Wednesday, July 12th 2023
NVIDIA Now Ships GeForce RTX 4090 Founders Edition with Updated Power Connector
A few weeks ago, we reported that NVIDIA is already shipping its GeForce RTX 4070 Founders Edition cards with an improved 12VHPWR connector called 12V-2x6. However, today we learn that NVIDIA is also now shipping GeForce RTX 4090 Founders Edition with an improved 12V-2x6 connector. Thanks to the Reddit user u/prackprackprack posting in r/NVIDIA, the user reported that his Founders Edition RTX 4090 has shortened sensing pins on the connector. If not adequately plugged in, the sensing pins will not allow the card to draw full power and melt the connector. Besides RTX 4070 FE, the RTX 4090 FE is now updated as well, which makes sense as it is the most power-hungry card in the family. However, this may be a partial 12V-2x6 implementation. Below, you can see images showing shortened sensing pins.
Sources:
r/NVIDIA (Reddit), via VideoCardz
62 Comments on NVIDIA Now Ships GeForce RTX 4090 Founders Edition with Updated Power Connector
I've felt for some time that these unsightly cables hanging out of the side of an increasingly heavy GPU needs to be entirely rethought. I know that's easier said than done, but it seems like we're reaching the point where a more drastic design change needs to occur. You either get this new connector and its potential pitfalls, or dual or triple 8-pins. They ditched AGP years ago for PCIe, maybe there needs to be a revised PCIe slot setup where more power can be fed to GPUs through the motherboard, delivering more power through more connections, with more safety mechanisms. Even if it makes motherboards longer, it's all the same when you are selecting a massive GPU for your case. Honestly, perhaps the entire system build needs to be reimagined to accommodate the cooling requirements of everything we have today. ATX started with nothing requiring cooling, and it's had a good run, but maybe it's time for a change. Maybe it would even drive sales for awhile.
300W a piece and Server market proven:)
You have to realize that 'user error' isn't a blanket term to absolve all mistakes. This one was to be expected and should have absolutely been a part of the design.
Though the underlying problem would still remain: either make the motherboard deliver all the power we need (which, as @Assimilator pointed out, would make motherboards more expensive, even for those that do not need a discrete video card), or design yet another power connector that can jumpstart your car, yet can be easily inserted and not bigger than what we have today. It really feels like we're trying to mock physics in a way. The auto industry would like to have a word with you.

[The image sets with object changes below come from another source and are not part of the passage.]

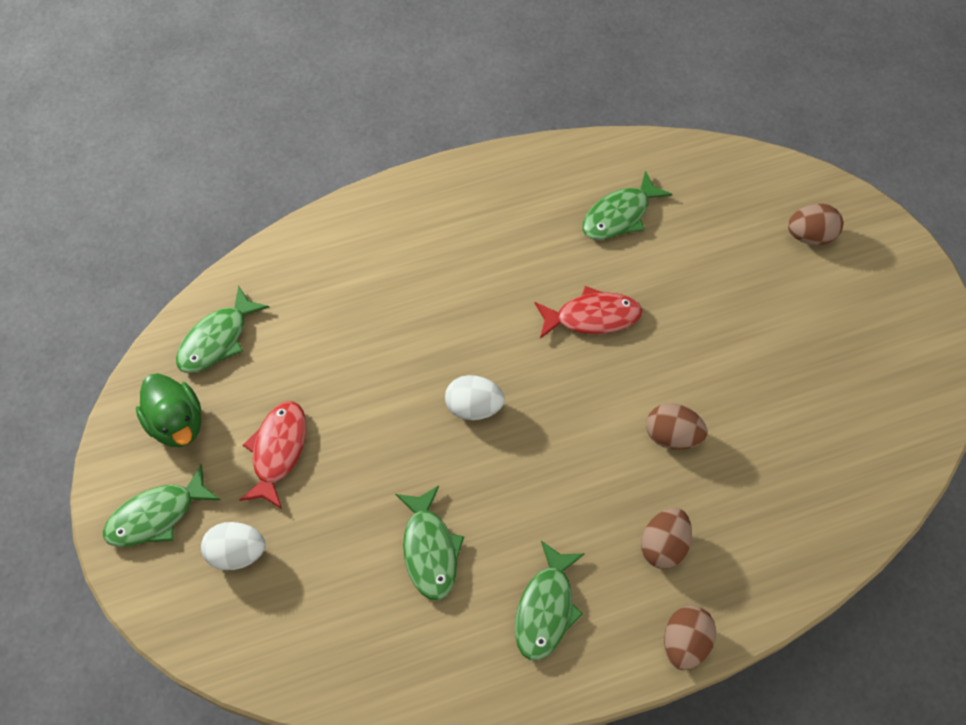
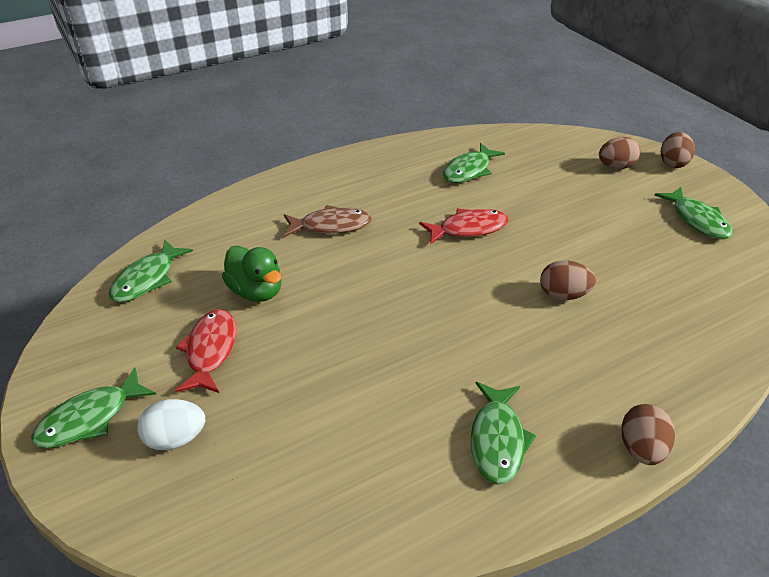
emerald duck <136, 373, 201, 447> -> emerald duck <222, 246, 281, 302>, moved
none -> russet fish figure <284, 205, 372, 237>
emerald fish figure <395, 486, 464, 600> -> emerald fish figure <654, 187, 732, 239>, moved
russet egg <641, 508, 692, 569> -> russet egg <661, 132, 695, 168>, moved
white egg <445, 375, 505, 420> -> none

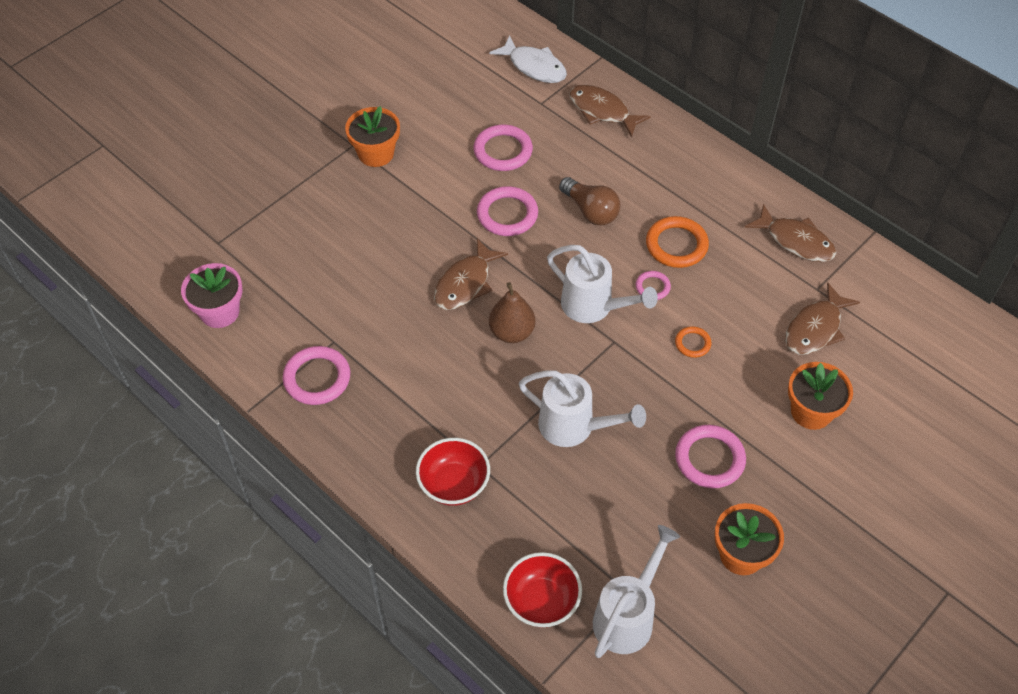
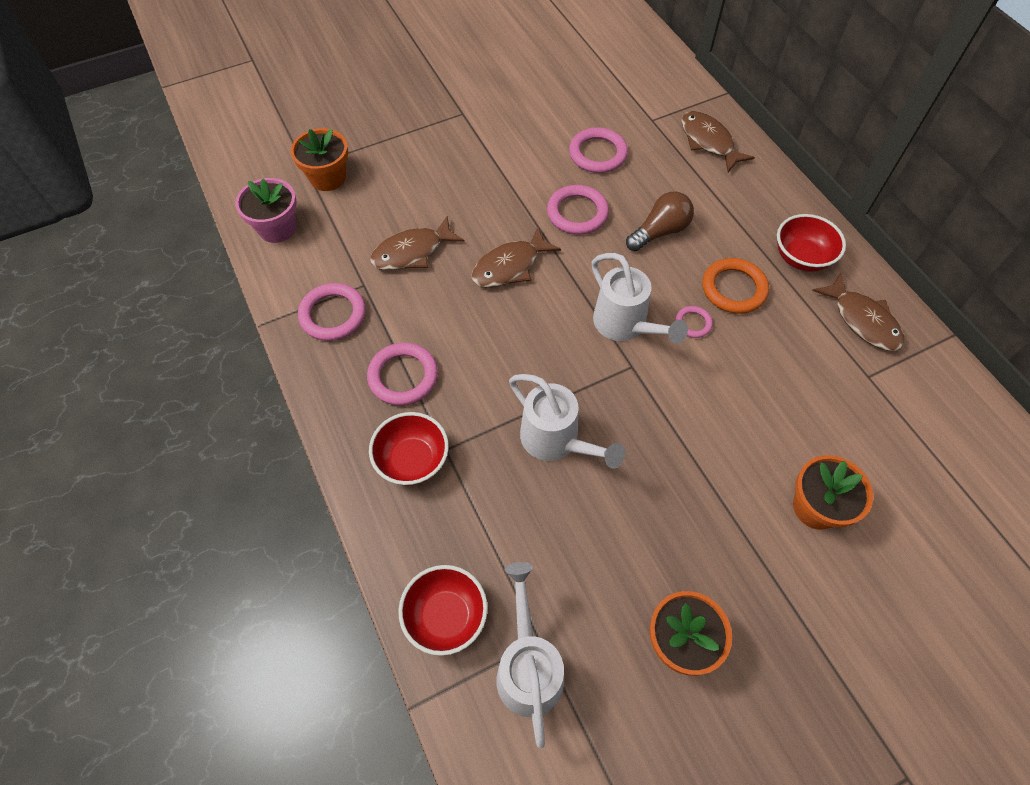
orange potted plant <345, 106, 400, 167> -> orange potted plant <291, 128, 348, 191>, moved
pink torus <675, 425, 746, 488> -> pink torus <367, 343, 438, 406>, moved
russet fish figure <785, 283, 860, 355> -> russet fish figure <370, 216, 465, 270>, moved
white watering pot <593, 525, 680, 658> -> white watering pot <497, 562, 564, 748>, 60 degrees counterclockwise
russet lightbulb <559, 177, 620, 226> -> russet lightbulb <626, 192, 694, 251>, 105 degrees counterclockwise
none -> red bowl <777, 214, 846, 272>
white fish figure <489, 35, 567, 83> -> none
russet pear <489, 282, 535, 343> -> none
orange torus <675, 326, 711, 358> -> none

Intel tried with BTX but didnt fully commit. We already have the answer. The 8 pin is easy to manage, just make that into 12 or 16 pins. It was making the pins smaller and weaker that caused this whole issue. Point the cables towards the front of the case and let them rest on the GPU instead of being crammed into the side panel, like GPUs of old. That great and all, except such a design is proprietary. Not just the apple part, but having GPUs like that cooled by the chassis requires specific designs that dont work generation to generation, or brand to brand. See also: the trouble with MXM GPU swaps in old gaming laptops.

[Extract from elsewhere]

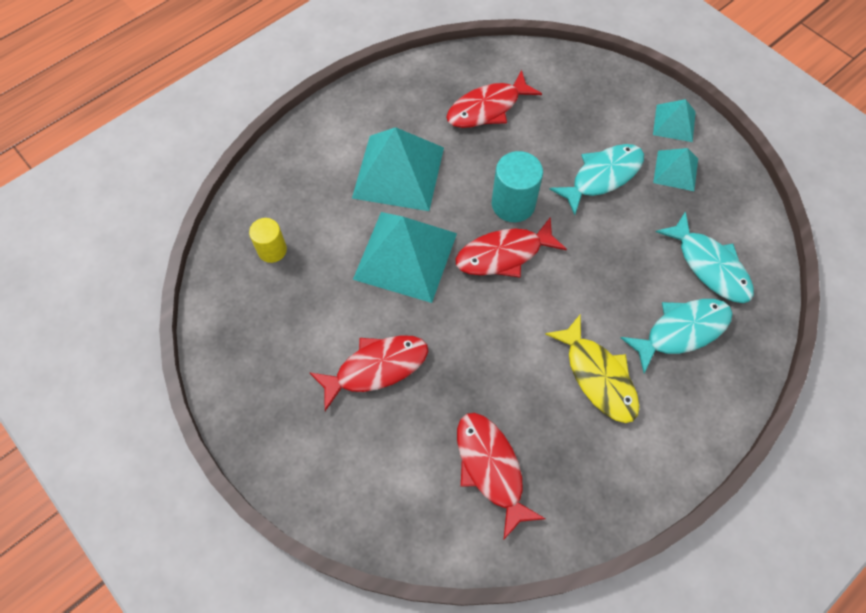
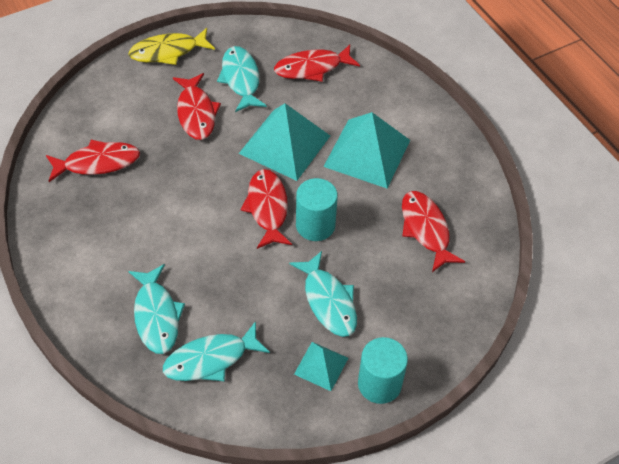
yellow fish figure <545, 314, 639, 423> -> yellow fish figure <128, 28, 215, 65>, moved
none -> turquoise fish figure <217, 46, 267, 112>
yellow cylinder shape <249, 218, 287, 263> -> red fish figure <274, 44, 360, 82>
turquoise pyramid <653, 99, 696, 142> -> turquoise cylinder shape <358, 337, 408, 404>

New designs are nice, but I dont want to sacrifice the ability to maintain or upgrade my hardware in the process.
On the PCI-SIG side, a revision a couple months later on what was supposed to be a established standard, after numerous cases of cables melting.
You sure are drinking the cool aid if you call this regular scheduled quality management improvements. More like damaged control after no quality control.

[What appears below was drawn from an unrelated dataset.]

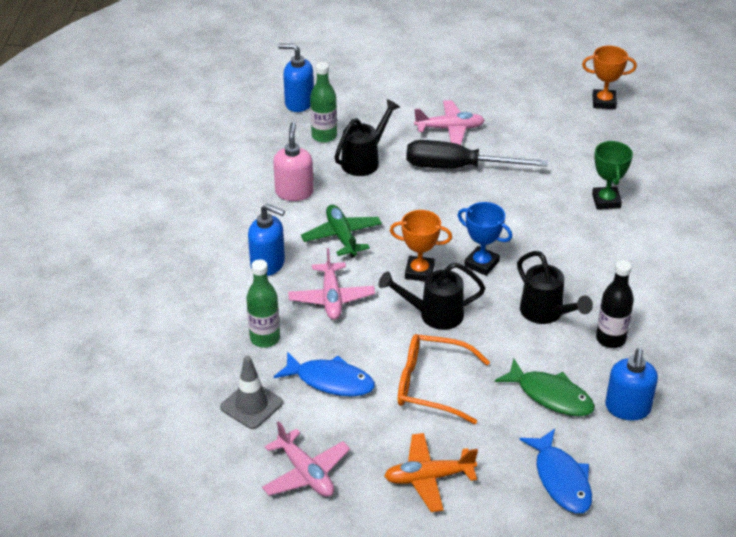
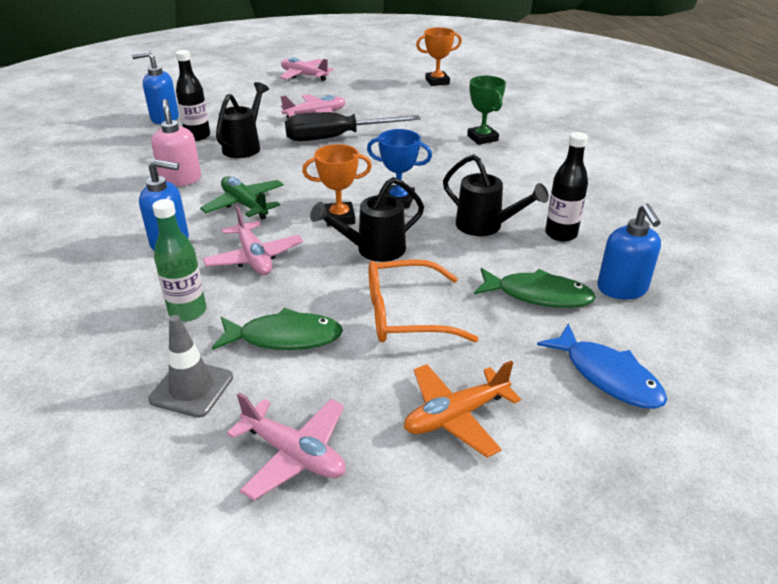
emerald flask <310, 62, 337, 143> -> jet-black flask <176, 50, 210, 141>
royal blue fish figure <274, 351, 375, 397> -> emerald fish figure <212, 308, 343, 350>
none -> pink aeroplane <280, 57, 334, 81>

I want to know how these rated numbers are obtained. Do they contain the factor that the cards tend to additionally heat up the connectors, so the melting point becomes pretty easily reached?
I don't trust the "connector".
The pins area needs to be much more robust.
An electrical connection should fit tight and not work it's way out.
Both the nvidia adapter as well as my new Seasonic cable fit really snug and both have a pretty clear sounding click. The same, 12VHPWR isn't going anywhere. It will get updated, but it's here to stay.
Won't be surprised the next gen Intel GPUs will use it as wellz seeing this was Intel's idea after all. All NVIDIA did was design the sense chip and pins.
No it took weeks to find failures.
I'm tired of only seeing coupons and steam gift cards from certain retailers on certain models only like the MSI Ventus,
we need a price drop across the whole board.
(for those who don't know, the 4070 is getting this new power connector too).